Raine smirked, encouraging the twins’ mischievous behavior.

Kreed, on the other hand, was stone. Or smoke. Or something equally unreachable. He sipped his drink like nothing in the world could touch him, that veil of cold composure drawn tight across his face. While his brothers fed off the game-day hype, he just absorbed it in silence, like he was already locked in, already playing the game in his head.

I did my best to act like everything was normal. As if I planned to sit in the stands with Poppy tonight, cheering them on like everyone else. But in reality, I had a completely different plan.

I refused to let myself dwell on how pissed Kreed would be when I wasn’t in the stands. I had bigger ghosts to chase—answers buried in the wreckage of my parents’ past. This was bigger than football, bigger than Kreed’s anger, bigger than whatever tangled mess of emotions was between us.

Maddox shoved his chair back with a loud scrape, flashing a cocky grin at Kreed. “Hope you’re ready, big bro. You choke under the pressure, and I’m taking over your spot as QB.”

Kreed didn’t even glance up from his coffee. “You’d have to make a pass first.”

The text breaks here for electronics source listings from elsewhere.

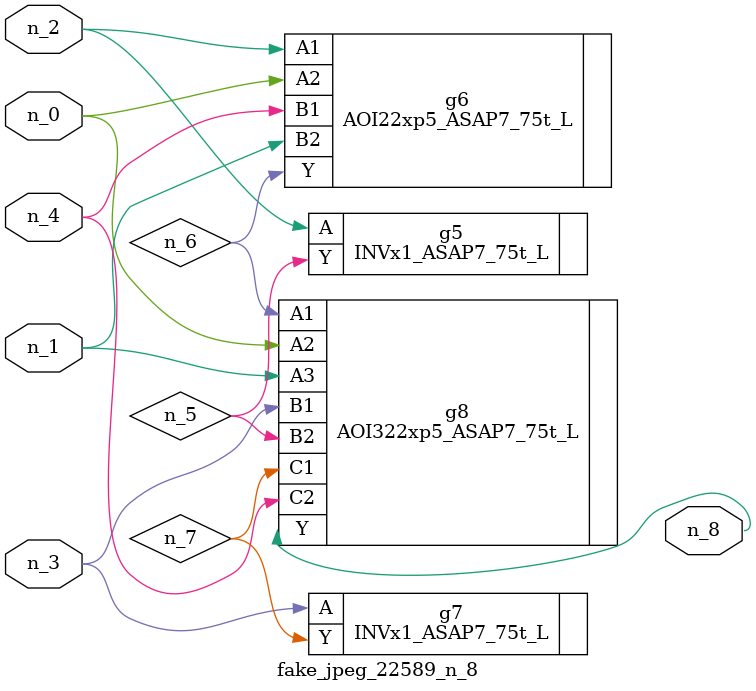
<source format=v>
module fake_jpeg_22589_n_8 (n_3, n_2, n_1, n_0, n_4, n_8);

input n_3;
input n_2;
input n_1;
input n_0;
input n_4;

output n_8;

wire n_6;
wire n_5;
wire n_7;

INVx1_ASAP7_75t_L g5 ( 
.A(n_2),
.Y(n_5)
);

AOI22xp5_ASAP7_75t_L g6 ( 
.A1(n_2),
.A2(n_0),
.B1(n_4),
.B2(n_1),
.Y(n_6)
);

INVx1_ASAP7_75t_L g7 ( 
.A(n_3),
.Y(n_7)
);

AOI322xp5_ASAP7_75t_L g8 ( 
.A1(n_6),
.A2(n_0),
.A3(n_1),
.B1(n_3),
.B2(n_5),
.C1(n_7),
.C2(n_4),
.Y(n_8)
);


endmodule
</source>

Mason snorted as Maddox flipped Kreed off.

Rolling my eyes, I grabbed my bag, feeling the weight of the night ahead pressing down on me. By the time they realized I was gone, it would be too late. The Crew would be too busy on the field to think about me for once.

Thank God.

I touched the scar on my shoulder. It still ached once in a while, and that pang traveled directly to my heart. As afraid as I was to find the answers I sought, I had to do this for my parents…and for me. I would never be able to move on with my future if I couldn’t complete the final chapter in my parents’ book of life.

Glancing at my reflection in the mirror one last time, I checked my appearance, making sure I nailed my part.

Dressed in Public school colors with black jeans and a maroon hoodie I borrowed from Mason, my long platinum hair was half up in a pair of space buns, messy waves flowing over my shoulders. I’d added heavier makeup to my eyes, lining them thickly with black liner, making the icy blue of my eyes pop.Taking that same pencil, I detailed the corner of my cheeks with the white lines of a football. It was the most school spirit Public would get from me.

It was hard not to think about my old school. For the first time in years, Public wasn’t going against the academy in the championship game. During his time at the academy, my cousin had taken the trophy all four years.

The selfish part of me was disappointed Public wasn’t playing the academy. That would have been a game I considered staying to watch. It was probably better that they weren’t competing against each other, but it would have been an easy excuse to see Carson and Kenny.

Satisfied, I stood and grabbed my phone, shoving it into my back pocket. I headed toward the door, swinging it open as three quick honks beeped outside.

That would be Poppy.

I rushed down the stairs, Evan waiting for me at the bottom. My silent shadow said nothing but stood stick straight, waiting to follow me out of the house. Kreed, Mason, and Maddox had left a few hours ago to warm up or whatever jocks did before a game. I honestly didn’t want to know. What happened in the locker room should stay in the locker room.